(Extracted page text data)
---+---

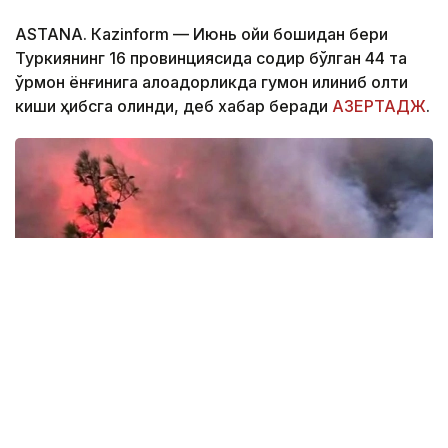
ASTANА. Кazinform — Июнь ойи бошидан бери
Туркиянинг 16 провинциясида содир бўлган 44 та
ўрмон ёнғинига алоқадорликда гумон қилиниб олти
киши ҳибсга олинди, деб хабар беради
АЗЕРТАДЖ
.
Фото: АЗЕРТАДЖ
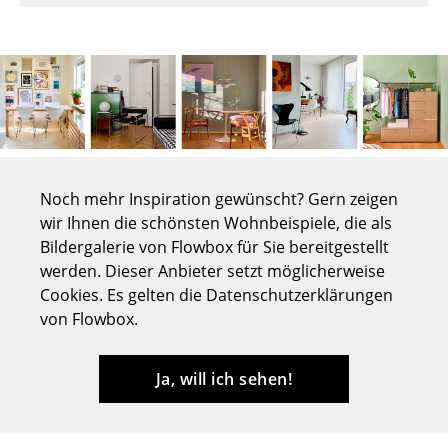
Tische
Esstische
Beistelltische
Couchtische
Schreibtische
Noch mehr Inspiration gewünscht? Gern zeigen
wir Ihnen die schönsten Wohnbeispiele, die als
Sekretäre & PC-Tische
Bildergalerie von Flowbox für Sie bereitgestellt
Konferenztische
werden. Dieser Anbieter setzt möglicherweise
Cookies. Es gelten die Datenschutzerklärungen
Stehtische & Stehpulte
von Flowbox.
Kindertische
Ja, will ich sehen!
Gartentische
Servierwagen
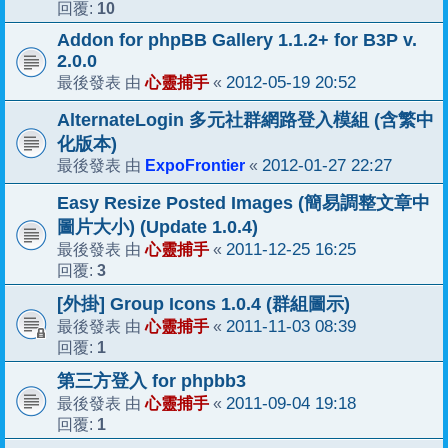
10
回覆:
Addon for phpBB Gallery 1.1.2+ for B3P v.
2.0.0
心靈捕手
2012-05-19 20:52
最後發表 由
«
AlternateLogin 多元社群網路登入模組 (含繁中
化版本)
ExpoFrontier
2012-01-27 22:27
最後發表 由
«
Easy Resize Posted Images (簡易調整文章中
圖片大小) (Update 1.0.4)
心靈捕手
2011-12-25 16:25
最後發表 由
«
3
回覆:
[外掛] Group Icons 1.0.4 (群組圖示)
心靈捕手
2011-11-03 08:39
最後發表 由
«
1
回覆:
第三方登入 for phpbb3
心靈捕手
2011-09-04 19:18
最後發表 由
«
1
回覆:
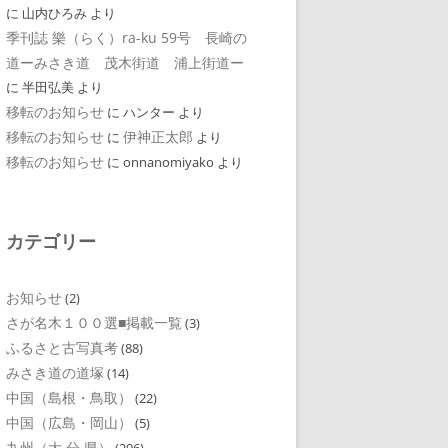
に
山内ひろみ
より
季刊誌 樂（らく）ra-ku 59号 長崎の
道ーみさき道 茂木街道 浦上街道ー
に
半田弘美
より
移転のお知らせ
に
ハンター
より
移転のお知らせ
伊神正太郎
に
より
移転のお知らせ
に
onnanomiyako
より
カテゴリー
お知らせ
(2)
さが名木１００選■掲載一覧
(3)
ふるさと古写真考
(88)
みさき道の道塚
(14)
中国（島根・鳥取）
(22)
中国（広島・岡山）
(5)
九州（大 分 県）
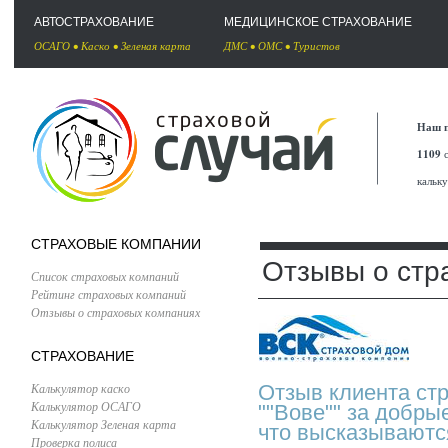
АВТОСТРАХОВАНИЕ
МЕДИЦИНСКОЕ СТРАХОВАНИЕ
ОСАГО
•
Каско
•
Зеленая карта
ДМС
•
ОМС
•
Туристов
Наш п
1109
с
кальк
СТРАХОВЫЕ КОМПАНИИ
Отзывы о стр
Список страховых компаний
Рейтинг страховых компаний
Отзывы о страховых компаниях
СТРАХОВАНИЕ
Калькулятор каско
Отзыв клиента ст
Калькулятор ОСАГО
""Вове"" за добры
Калькулятор Зеленая карта
что высказываютс
Проверка полиса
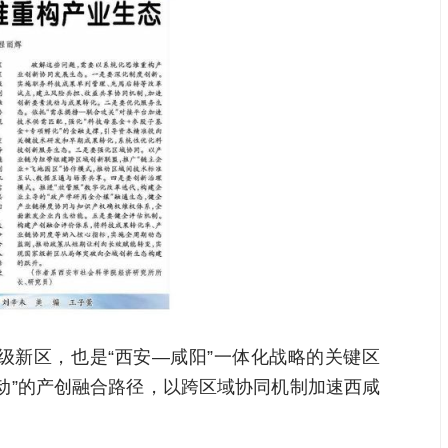
级新区，也是“西安—咸阳”一体化战略的关键区
动”的产创融合路径，以跨区域协同机制加速西咸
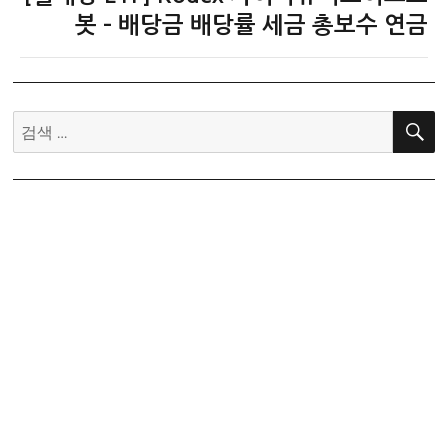
음
봇 – 배당금 배당률 세금 총보수 연금
글:
검
색:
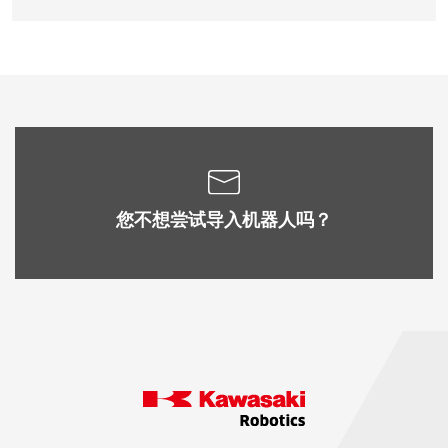
您不想尝试导入机器人吗？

---+---

Exercise:
Repeat the rows verbatim, beginning at the line that contains "АВТОСТРАХОВАНИЕ" and continuing through the last row, with both ends included. Omit the pictures from your answer.

Task output:
АВТОСТРАХОВАНИЕ
МЕДИЦИНСКОЕ СТРАХОВАНИЕ
ОСАГО
•
Каско
•
Зеленая карта
ДМС
•
ОМС
•
Туристов
Наш п
1109
с
кальк
СТРАХОВЫЕ КОМПАНИИ
Отзывы о стр
Список страховых компаний
Рейтинг страховых компаний
Отзывы о страховых компаниях
СТРАХОВАНИЕ
Калькулятор каско
Отзыв клиента ст
Калькулятор ОСАГО
""Вове"" за добры
Калькулятор Зеленая карта
что высказываютс
Проверка полиса
级新区，也是“西安—咸阳”一体化战略的关键区
动”的产创融合路径，以跨区域协同机制加速西咸
음
봇 – 배당금 배당률 세금 총보수 연금
글:
검
색:
您不想尝试导入机器人吗？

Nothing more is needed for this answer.